_TASKS AND EXERCISES_
A - From the travel blog post, list each food and drink that made up the "American Breakfast" at Champasak with Love.
B - Copy everything in the travel blog post from "The food seemed" down to "about their kitchen.".
C - In the travel blog post, how much climbing did the ride up the Bolaven plateau end up involving?

_DOCUMENT SECTION_
The laap was mostly composed of offals, which are not fun to look at, but taste basically like the animal they came from. Anyway, after we got past the mental block of eating entrails and organs, the food was delicious! We tried to keep the conversation flowing, but we both just felt so embarrassed for imposing on a funeral celebration that we probably weren’t great conversationalists. When it was time to leave, our new friend brought us out a bag of snacks for the road! Everyone has been so incredibly kind on this trip, but this was just so far beyond.

The food seemed to accelerate Ted’s stomach issues, though, and the next 10k were rough for him. We got to a coffee resort, and Ted had to spend a lot of time in the restroom as I sipped a latte. Poor guy. It was only 3k to our guesthouse, so we got back on the road and have been hunkered down at a guesthouse for about 6 hours. Ted slept (and did some other things) and seems to be on the mend, but I seem to be following his path, just 12 hours delayed. The only culprit we can identify is that breakfast buffet this morning. It couldn’t be the offals, because Ted was feeling ill prior to that. Falls View resort man, nice rooms and a beautiful setting, but they HAVE to do something about their kitchen.


SE Asia Days 6-7: Champasak to Tad E Tu

December 31st, 2016 and January 1st, 2017

Ride map.

We got an early start today because we were anticipating a long climb (it ended up being about 3000 feet over 25 miles of continuous climbing) up the Bolaven plateau and we wanted plenty of time at these nice bungalows we booked for New Year’s Eve overlooking a waterfall called Tad E Tu. On our way to take the ferryback over the Mekong, we stopped at a guesthouse/restaurant called Champasak with Love and had a lovely “American Breakfast” with eggs, bread, bacon, and an Americano. We normally wouldn’t get American food here, but Laotian restaurants don’t usually serve coffee (unless it’s Nescafé instant coffee or this Dao instant coffee with milk powder and a ton of sugar mixed in – neither of which are very good), which we really like to have to start our day. Everything was great.

_Extracted page text data_
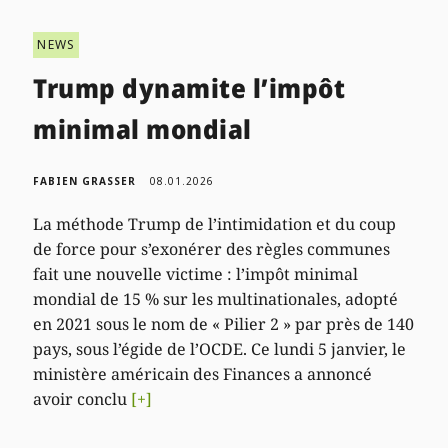
NEWS
Trump dynamite l’impôt
minimal mondial
FABIEN GRASSER
08.01.2026
La méthode Trump de l’intimidation et du coup
de force pour s’exonérer des règles communes
fait une nouvelle victime : l’impôt minimal
mondial de 15 % sur les multinationales, adopté
en 2021 sous le nom de « Pilier 2 » par près de 140
pays, sous l’égide de l’OCDE. Ce lundi 5 janvier, le
ministère américain des Finances a annoncé
avoir conclu
[+]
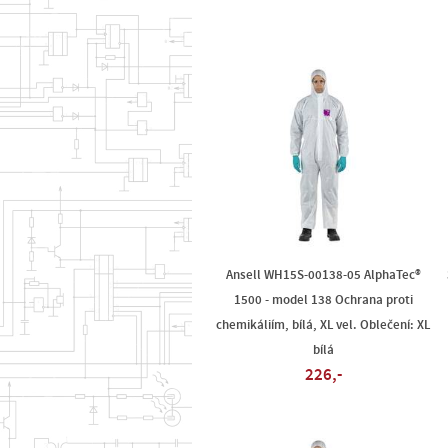
Ansell WH15S-00138-05 AlphaTec®
1500 - model 138 Ochrana proti
chemikáliím, bílá, XL vel. Oblečení: XL
bílá
226,-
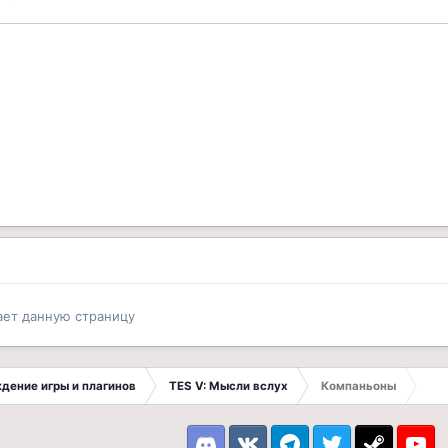
ает данную страницу
ждение игры и плагинов
TES V: Мысли вслух
Компаньоны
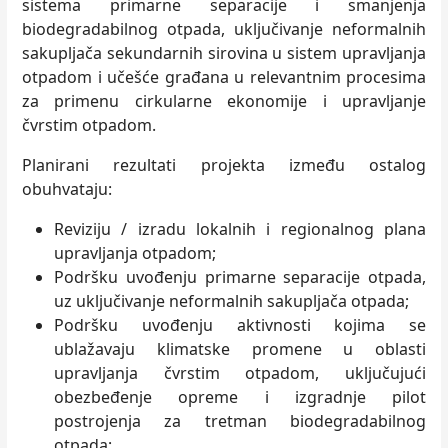
sistema primarne separacije i smanjenja
biodegradabilnog otpada, uključivanje neformalnih
sakupljača sekundarnih sirovina u sistem upravljanja
otpadom i učešće građana u relevantnim procesima
za primenu cirkularne ekonomije i upravljanje
čvrstim otpadom.
Planirani rezultati projekta između ostalog
obuhvataju:
Reviziju / izradu lokalnih i regionalnog plana
upravljanja otpadom;
Podršku uvođenju primarne separacije otpada,
uz uključivanje neformalnih sakupljača otpada;
Podršku uvođenju aktivnosti kojima se
ublažavaju klimatske promene u oblasti
upravljanja čvrstim otpadom, uključujući
obezbeđenje opreme i izgradnje pilot
postrojenja za tretman biodegradabilnog
otpada;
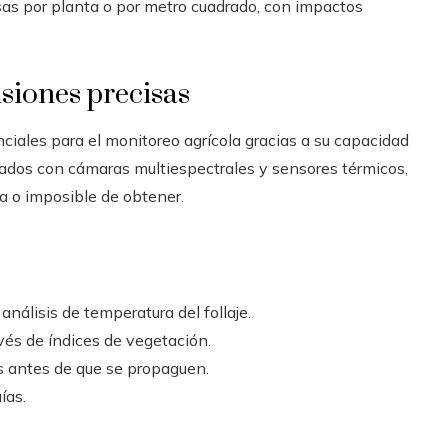
as por planta o por metro cuadrado, con impactos
isiones precisas
iales para el monitoreo agrícola gracias a su capacidad
pados con cámaras multiespectrales y sensores térmicos,
a o imposible de obtener.
nálisis de temperatura del follaje.
avés de índices de vegetación.
s antes de que se propaguen.
ías.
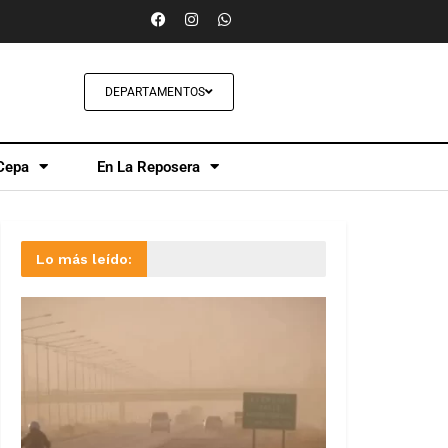
DEPARTAMENTOS
Cepa
En La Reposera
Lo más leído:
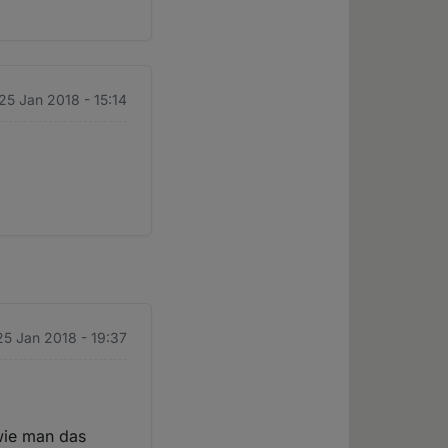
25 Jan 2018 - 15:14
25 Jan 2018 - 19:37
wie man das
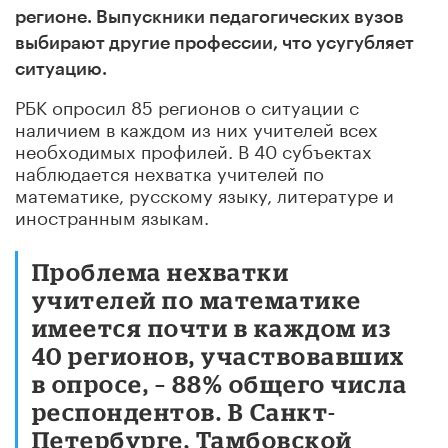
регионе. Выпускники педагогических вузов
выбирают другие профессии, что усугубляет
ситуацию.
РБК опросил 85 регионов о ситуации с
наличием в каждом из них учителей всех
необходимых профилей. В 40 субъектах
наблюдается нехватка учителей по
математике, русскому языку, литературе и
иностранным языкам.
Проблема нехватки
учителей по математике
имеется почти в каждом из
40 регионов, участвовавших
в опросе, – 88% общего числа
респондентов. В Санкт-
Петербурге, Тамбовской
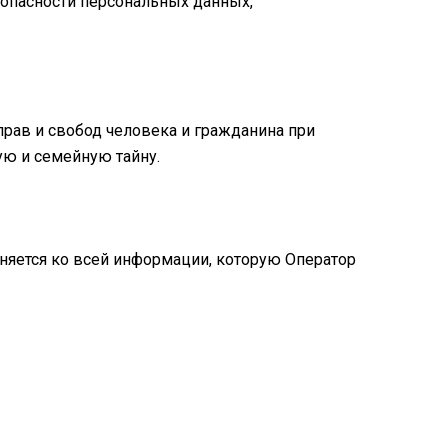
опасности персональных данных,
рав и свобод человека и гражданина при
ую и семейную тайну.
еняется ко всей информации, которую Оператор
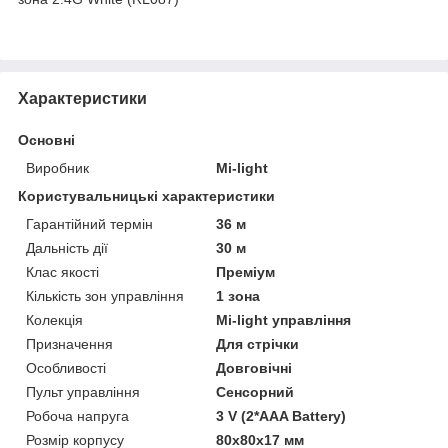
Характеристики
Основні
Виробник
Mi-light
Користувальницькі характеристики
Гарантійний термін
36 м
Дальність дії
30 м
Клас якості
Преміум
Кількість зон управління
1 зона
Колекція
Mi-light управління
Призначення
Для стрічки
Особливості
Довговічні
Пульт управління
Сенсорний
Робоча напруга
3 V (2*AAA Battery)
Розмір корпусу
80х80х17 мм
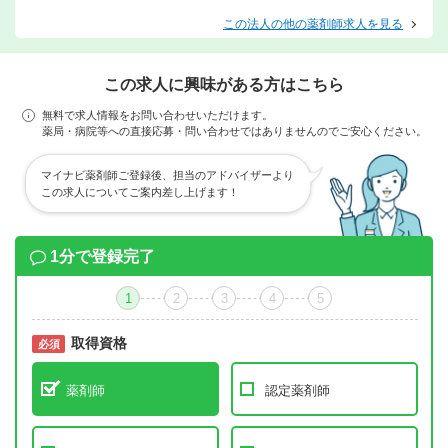
この法人の他の薬剤師求人を見る
この求人に興味がある方はこちら
無料で求人情報をお問い合わせいただけます。
薬局・病院等への直接応募・問い合わせではありませんのでご安心ください。
マイナビ薬剤師ご登録後、担当のアドバイザーより
この求人についてご案内差し上げます！
1分で登録完了
1
2
3
4
5
取得資格
必須
必須
薬剤師
認定薬剤師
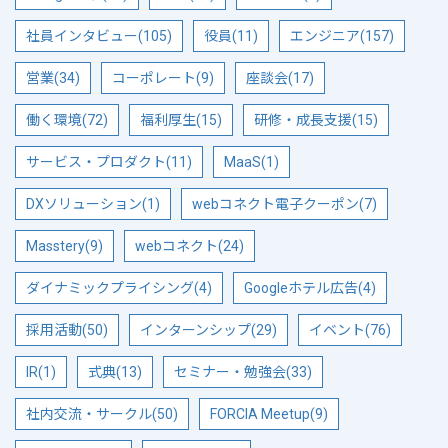
社員インタビュー(105)
役員(11)
エンジニア(157)
営業(34)
コーポレート(9)
座談会(17)
働く環境(72)
福利厚生(15)
研修・成長支援(15)
サービス・プロダクト(11)
MaaS(1)
DXソリューション(1)
webコネクト電子クーポン(7)
Masstery(9)
webコネクト(24)
ダイナミックプライシング(4)
Googleホテル広告(4)
採用活動(50)
インターンシップ(29)
イベント(76)
IR(1)
式典(13)
セミナー・勉強会(33)
社内交流・サークル(50)
FORCIA Meetup(9)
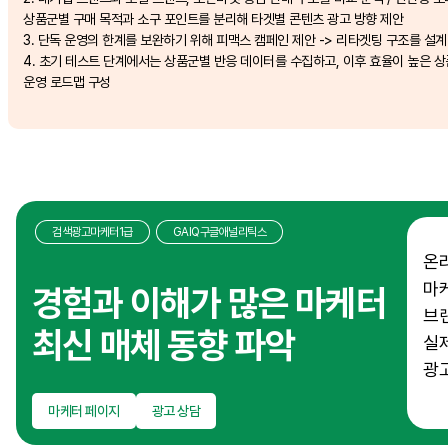
상품군별 구매 목적과 소구 포인트를 분리해 타겟별 콘텐츠 광고 방향 제안
3. 단독 운영의 한계를 보완하기 위해 피맥스 캠페인 제안 -> 리타겟팅 구조를 설계
4. 초기 테스트 단계에서는 상품군별 반응 데이터를 수집하고, 이후 효율이 높은 
운영 로드맵 구성
검색광고마케터1급
GAIQ구글애널리틱스
온
마
경험과 이해가 많은 마케터
브
최신 매체 동향 파악
실제
광
마케터 페이지
광고 상담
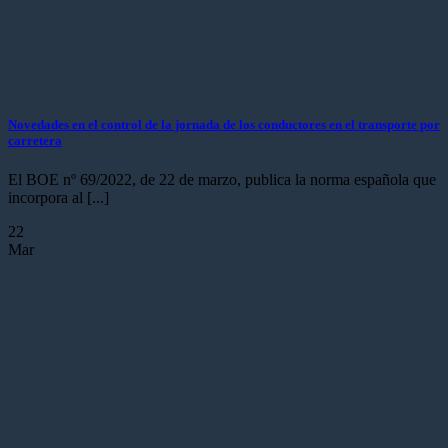
Novedades en el control de la jornada de los conductores en el transporte por
carretera
El BOE nº 69/2022, de 22 de marzo, publica la norma española que
incorpora al [...]
22
Mar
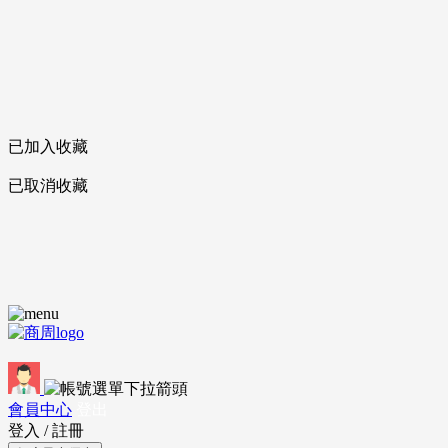
已加入收藏
已取消收藏
會員中心
登出
登入
/
註冊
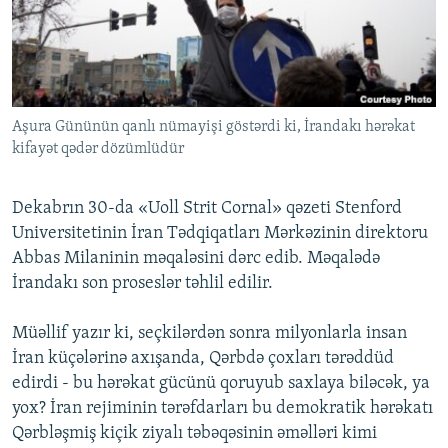
İNFOQRAFIKA
AZƏRBAYCAN ƏDƏBIYYATI KITABXANASI
MISSIYAMIZ
BIZI IZLƏ
KARIKATURA
İSLAM VƏ DEMOKRATIYA
PEŞƏ ETIKASI VƏ JURNALISTIKA STANDARTLARIMIZ
İZ - MƏDƏNIYYƏT PROQRAMI
MATERIALLARIMIZDAN ISTIFADƏ
AZADLIQRADIOSU MOBIL TELEFONUNUZDA
Aşura Gününün qanlı nümayişi göstərdi ki, İrandakı hərəkat
RFE/RL-in bütün saytları
kifayət qədər dözümlüdür
BIZIMLƏ ƏLAQƏ
XƏBƏR BÜLLETENLƏRIMIZ
Dekabrın 30-da «Uoll Strit Cornal» qəzeti Stenford
Universitetinin İran Tədqiqatları Mərkəzinin direktoru
Abbas Milaninin məqaləsini dərc edib. Məqalədə
İrandakı son proseslər təhlil edilir.
Müəllif yazır ki, seçkilərdən sonra milyonlarla insan
İran küçələrinə axışanda, Qərbdə çoxları tərəddüd
edirdi - bu hərəkat gücünü qoruyub saxlaya biləcək, ya
yox? İran rejiminin tərəfdarları bu demokratik hərəkatı
Qərbləşmiş kiçik ziyalı təbəqəsinin əməlləri kimi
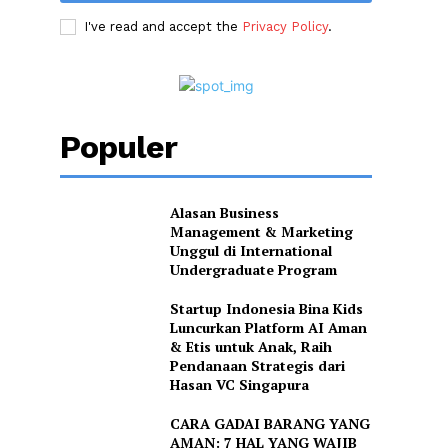
I've read and accept the
Privacy Policy
.
Populer
Alasan Business
Management & Marketing
Unggul di International
Undergraduate Program
Startup Indonesia Bina Kids
Luncurkan Platform AI Aman
& Etis untuk Anak, Raih
Pendanaan Strategis dari
Hasan VC Singapura
CARA GADAI BARANG YANG
AMAN: 7 HAL YANG WAJIB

_RESPONSES_
A - Eggs, bread, bacon, an Americano

B -
The food seemed to accelerate Ted’s stomach issues, though, and the next 10k were rough for him. We got to a coffee resort, and Ted had to spend a lot of time in the restroom as I sipped a latte. Poor guy. It was only 3k to our guesthouse, so we got back on the road and have been hunkered down at a guesthouse for about 6 hours. Ted slept (and did some other things) and seems to be on the mend, but I seem to be following his path, just 12 hours delayed. The only culprit we can identify is that breakfast buffet this morning. It couldn’t be the offals, because Ted was feeling ill prior to that. Falls View resort man, nice rooms and a beautiful setting, but they HAVE to do something about their kitchen.

C - About 3000 feet over 25 miles of continuous climbing.